• [Приведённый текст]
_____
Но как слагается эта «внутренняя жизнь» и где ее исток? Ответ покажется, на первый взгляд, несколько странным.

Внутренняя жизнь зарождается из трусливого сластолюбия и бессильной жадности. Этими же чувствами она питается и живет.

В самом деле, ведь прорастание сознания в акт, внутреннего во внешнее, как мы только что видели, осуществляется в выборе. А «выбрать», по прямому смыслу слова, это значит: утвердить одни возможности, мужественно отвергнув другие, неисчислимые. Ибо, чтобы только одна из них стала действительностью, приходится отказаться от множества других. Итак, действительный выбор предполагает прежде всего готовность к отречению.

Если этой готовности нет, если дух сластолюбиво и жадно цепляется за все раскрывающиеся перед ним противоречивые возможности и не хочет ничем поступиться из этого, еще призрачного, богатства, — тогда ему остается только одно: уклониться от осуществления (ибо таковое ведь предполагает отказ от многого и желанного). И вот он останавливается на переходном моменте сознания и предается любованию возможностями ради них самих.

Ведь поступившись осуществлением, дальше уже ничем поступаться не приходится: во «внутренней жизни» все смешивается, все сочетается, все воссоединяется, самые противоречивые элементы уживаются рядом и сладостно восполняют друг друга — только бы не пытаться их осуществить!

Так сластолюбец населяет свой душевный мир этими мертворожденными актами — призраками актов, которым не суждено стать действительностью — и услаждается ими втихомолку. Сферу сознания — где через отречение должен осуществляться выбор — оно превращает в место болезненных услаждений, а мысль — в пустую игру духа с самим собой.

Итак, «внутренняя жизнь» не имеет собственно никакого положительного содержания. Она слагается — каждый может проверить это на себе самом — из образов того, что неосуществимо или не осуществилось, чего мы не умеем или не смеем или не хотим осуществить, — но от чего мы все-таки не решаемся до конца отказаться, властно оттолкнуть в забвение. Наоборот, мы тщательно культивируем эти образы; отвращаясь от мира, мы жадно всматриваемся в их смутное протекание и ищем в нем — свое Я. Погружаясь в эту мелькающую муть, мы верим, что «погружаемся в себя» — в свою сокровенную и существенную глубину…

9

Знаменательно, что как раз в те моменты высшего напряжения, когда человек бывает в наибольшей степени собою, он менее всего думает о себе: его взор обращен не внутрь, на свое Я, но вовне, в мир, на объект действия. Он весь в своем акте. И так бывает во всех сферах жизни: все равно, будь то теолог, размышляющий о природе первородного греха, или начальник, ведущий в атаку свой эскадрон, хирург, оперирующий больного, или любовник в постели своей возлюбленной. Внутреннее конкретно отождествляется с внешним; чувство себя, своей цельности и полноты пронизывает самый акт, нераздельно сопутствует его ритму и, как острый привкус, сопровождает его осуществление.
_____
• [Рабочее задание 1] Определите, согласуются ли с текстом о «внутренней жизни» следующие утверждения: (a) действительный выбор прежде всего предполагает готовность к отречению; (b) во «внутренней жизни» противоречивые элементы исключают друг друга; (c) в моменты высшего напряжения человек больше всего думает о себе. Для каждого утверждения ответьте «да» или «нет» и точно процитируйте слова текста, которые это решают.
• [Рабочее задание 2] Перепишите из текста о «внутренней жизни» фрагмент, который открывается словами «Ведь поступившись осуществлением, дальше» и завершается словами «с самим собой.».
_____
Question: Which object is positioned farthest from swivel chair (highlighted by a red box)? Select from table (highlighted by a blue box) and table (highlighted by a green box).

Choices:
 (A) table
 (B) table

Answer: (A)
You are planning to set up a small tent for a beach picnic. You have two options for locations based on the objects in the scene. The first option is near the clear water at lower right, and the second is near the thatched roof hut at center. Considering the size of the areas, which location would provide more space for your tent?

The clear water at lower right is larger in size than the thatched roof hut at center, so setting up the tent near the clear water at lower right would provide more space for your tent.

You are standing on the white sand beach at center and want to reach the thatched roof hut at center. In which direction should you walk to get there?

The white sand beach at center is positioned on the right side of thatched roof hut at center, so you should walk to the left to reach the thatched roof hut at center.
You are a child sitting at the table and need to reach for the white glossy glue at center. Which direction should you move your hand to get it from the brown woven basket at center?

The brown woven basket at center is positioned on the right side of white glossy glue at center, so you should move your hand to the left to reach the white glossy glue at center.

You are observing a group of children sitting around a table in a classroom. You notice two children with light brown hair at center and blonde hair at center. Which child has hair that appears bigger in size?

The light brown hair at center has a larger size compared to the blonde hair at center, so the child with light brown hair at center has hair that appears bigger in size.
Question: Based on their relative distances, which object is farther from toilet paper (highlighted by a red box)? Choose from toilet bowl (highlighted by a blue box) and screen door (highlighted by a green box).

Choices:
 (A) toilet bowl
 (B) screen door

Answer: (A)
_____
• [Письменный ответ 1]
(a) Да: «действительный выбор предполагает прежде всего готовность к отречению».
(b) Нет: «самые противоречивые элементы уживаются рядом и сладостно восполняют друг друга».
(c) Нет: «он менее всего думает о себе».

• [Письменный ответ 2]
Ведь поступившись осуществлением, дальше уже ничем поступаться не приходится: во «внутренней жизни» все смешивается, все сочетается, все воссоединяется, самые противоречивые элементы уживаются рядом и сладостно восполняют друг друга — только бы не пытаться их осуществить!

Так сластолюбец населяет свой душевный мир этими мертворожденными актами — призраками актов, которым не суждено стать действительностью — и услаждается ими втихомолку. Сферу сознания — где через отречение должен осуществляться выбор — оно превращает в место болезненных услаждений, а мысль — в пустую игру духа с самим собой.